Exercise brief.
For each entry below, please return its exact wording and leave out any picture.

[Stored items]

◇ ◇ ◇ ◇ ◇

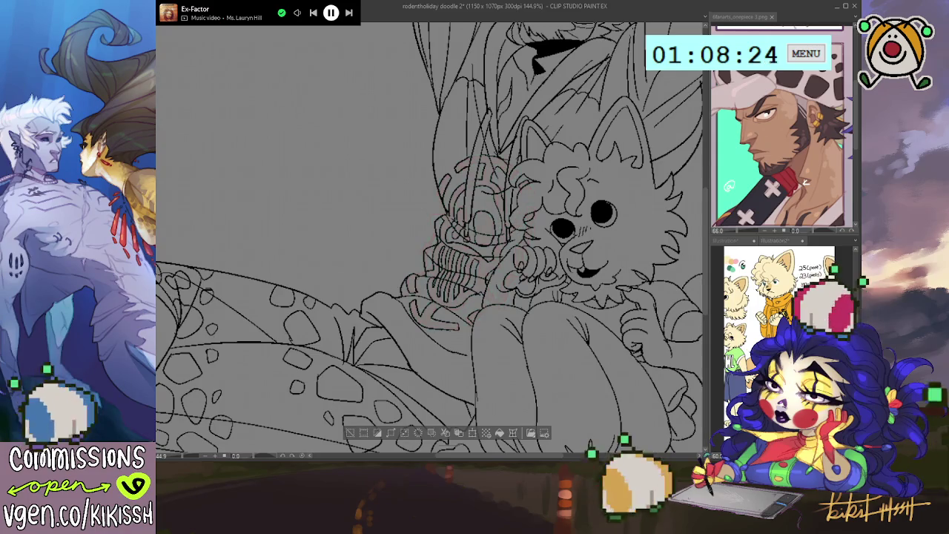
{"action": "scroll", "coordinate": [385, 290], "scroll_direction": "down", "scroll_amount": 1}
{"action": "scroll", "coordinate": [385, 290], "scroll_direction": "down", "scroll_amount": 1}
{"action": "scroll", "coordinate": [385, 290], "scroll_direction": "down", "scroll_amount": 1}
{"action": "left_click_drag", "start_coordinate": [385, 290], "coordinate": [401, 296]}
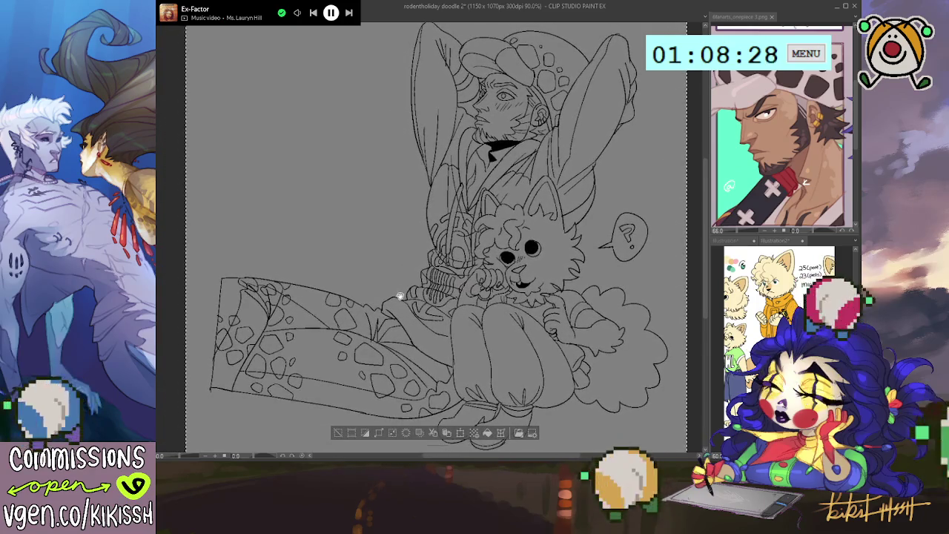
{"action": "left_click_drag", "start_coordinate": [400, 295], "coordinate": [402, 287]}
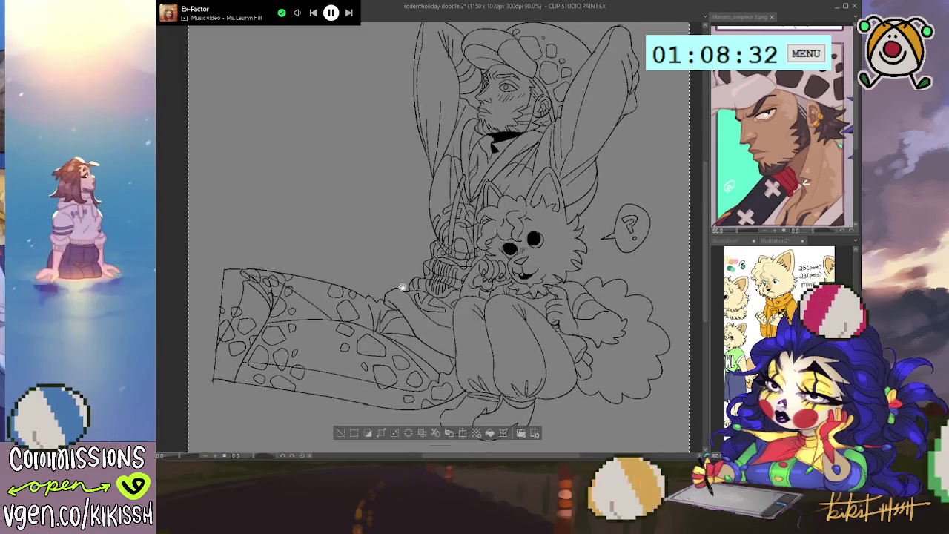
{"action": "left_click_drag", "start_coordinate": [402, 287], "coordinate": [407, 273]}
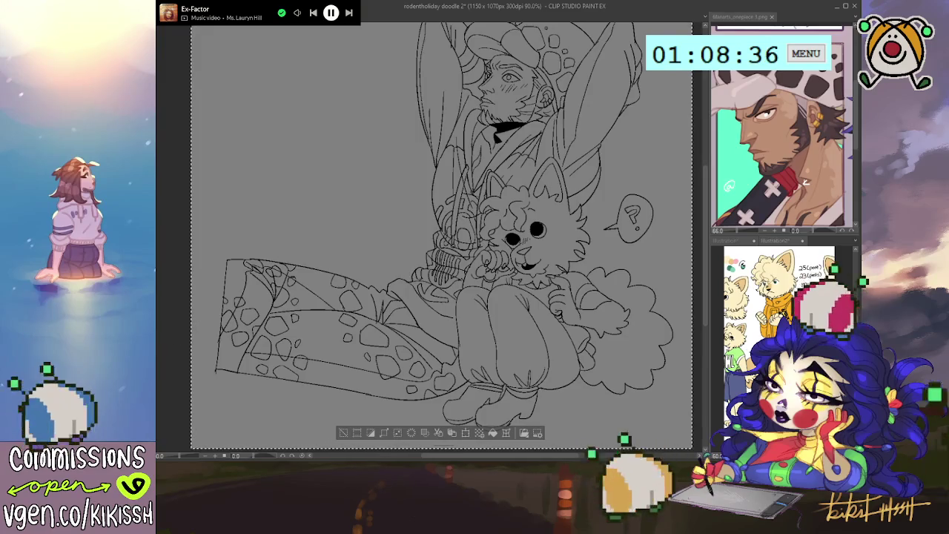
{"action": "key", "text": "ctrl+d"}
{"action": "key", "text": "ctrl+s"}
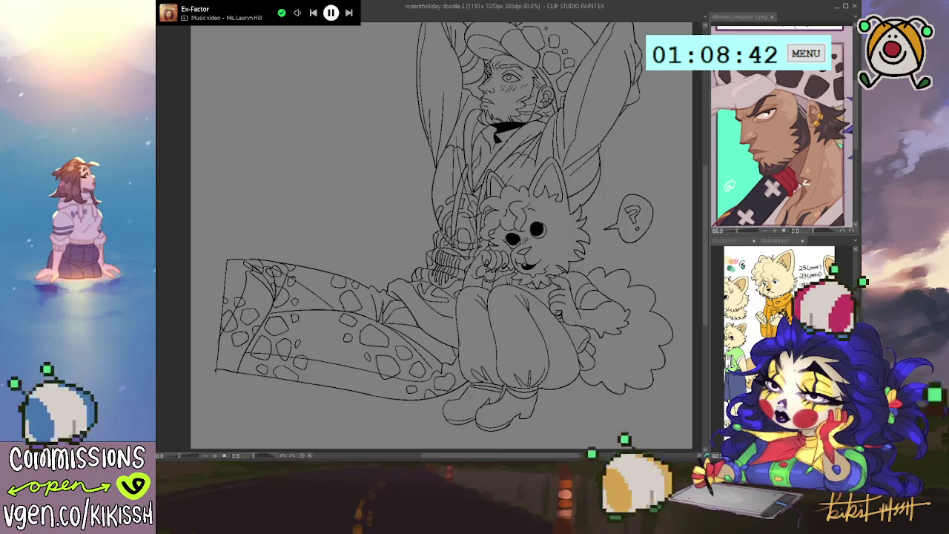
{"action": "key", "text": "ctrl+e"}
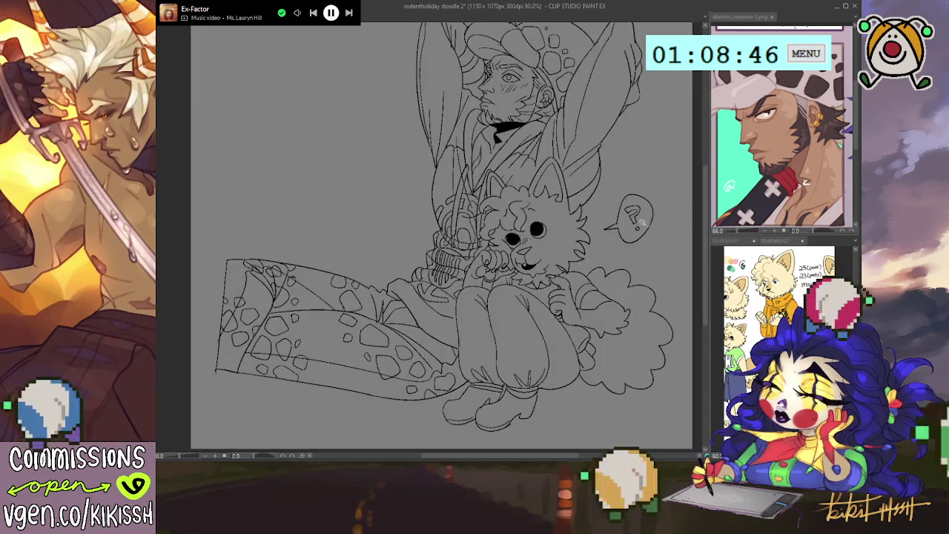
Step: Frame the lower half of the drawing and clear the existing selection
{"action": "scroll", "coordinate": [566, 282], "scroll_direction": "up", "scroll_amount": 3}
{"action": "scroll", "coordinate": [566, 275], "scroll_direction": "down", "scroll_amount": 1}
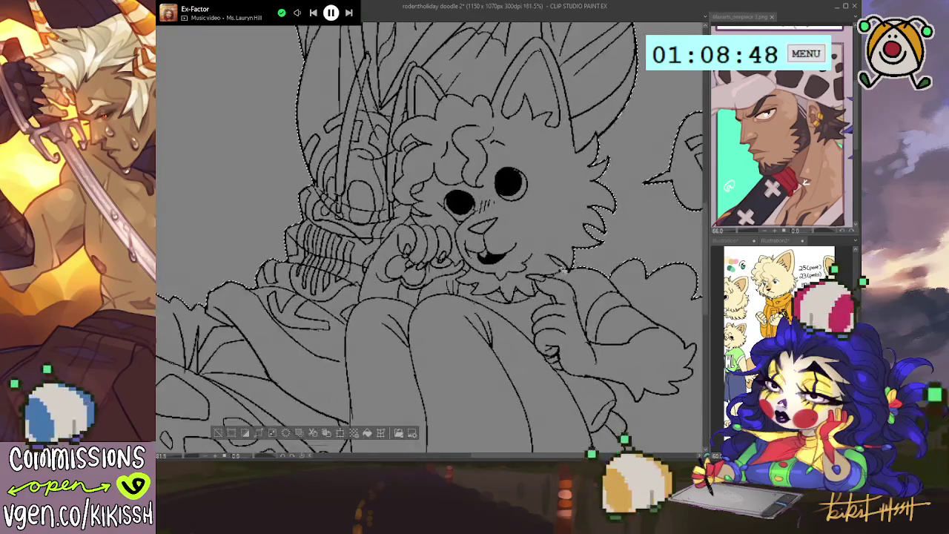
{"action": "scroll", "coordinate": [579, 276], "scroll_direction": "down", "scroll_amount": 1}
{"action": "key", "text": "ctrl+d"}
{"action": "left_click_drag", "start_coordinate": [575, 277], "coordinate": [579, 200]}
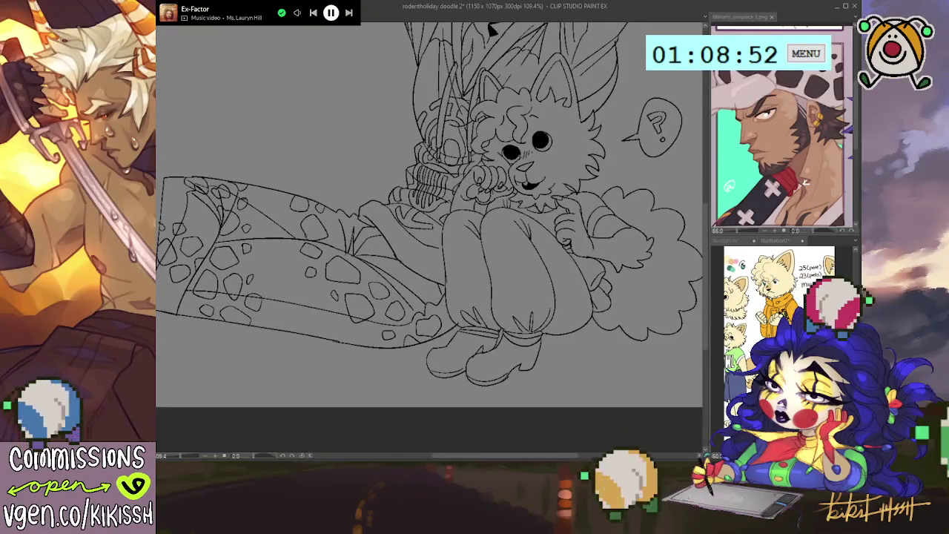
{"action": "key", "text": "ctrl+z"}
{"action": "scroll", "coordinate": [586, 185], "scroll_direction": "up", "scroll_amount": 2}
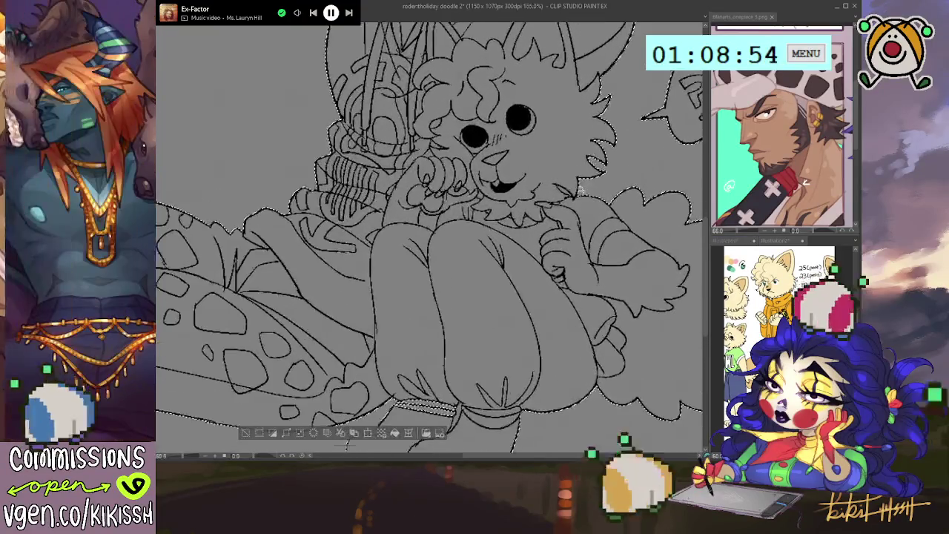
{"action": "left_click_drag", "start_coordinate": [536, 269], "coordinate": [599, 188]}
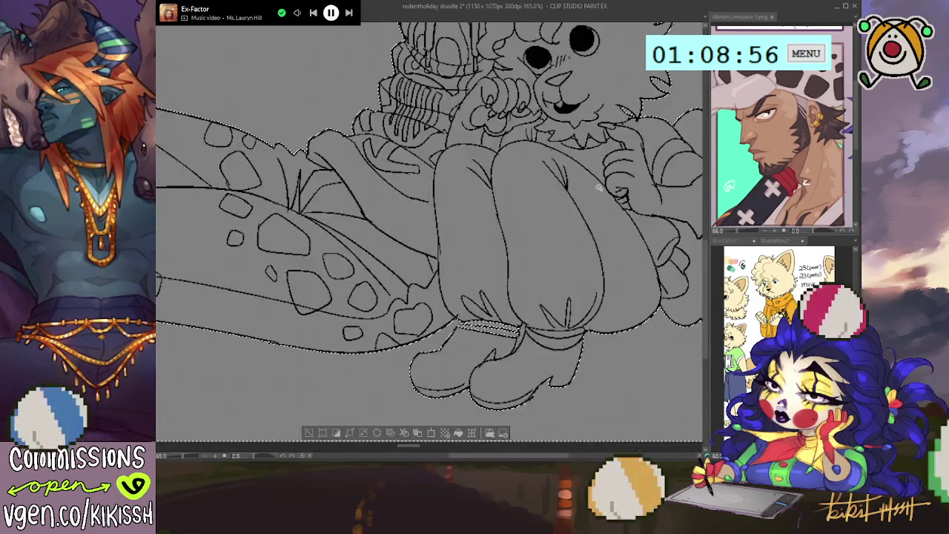
{"action": "key", "text": "ctrl+d"}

◇ ◇ ◇ ◇ ◇

Answer area.
{"action": "scroll", "coordinate": [385, 290], "scroll_direction": "down", "scroll_amount": 1}
{"action": "scroll", "coordinate": [385, 290], "scroll_direction": "down", "scroll_amount": 1}
{"action": "scroll", "coordinate": [385, 290], "scroll_direction": "down", "scroll_amount": 1}
{"action": "left_click_drag", "start_coordinate": [385, 290], "coordinate": [401, 296]}
{"action": "left_click_drag", "start_coordinate": [400, 295], "coordinate": [402, 287]}
{"action": "left_click_drag", "start_coordinate": [402, 287], "coordinate": [407, 273]}
{"action": "key", "text": "ctrl+d"}
{"action": "key", "text": "ctrl+s"}
{"action": "key", "text": "ctrl+e"}
Step: Frame the lower half of the drawing and clear the existing selection
{"action": "scroll", "coordinate": [566, 282], "scroll_direction": "up", "scroll_amount": 3}
{"action": "scroll", "coordinate": [566, 275], "scroll_direction": "down", "scroll_amount": 1}
{"action": "scroll", "coordinate": [579, 276], "scroll_direction": "down", "scroll_amount": 1}
{"action": "key", "text": "ctrl+d"}
{"action": "left_click_drag", "start_coordinate": [575, 277], "coordinate": [579, 200]}
{"action": "key", "text": "ctrl+z"}
{"action": "scroll", "coordinate": [586, 185], "scroll_direction": "up", "scroll_amount": 2}
{"action": "left_click_drag", "start_coordinate": [536, 269], "coordinate": [599, 188]}
{"action": "key", "text": "ctrl+d"}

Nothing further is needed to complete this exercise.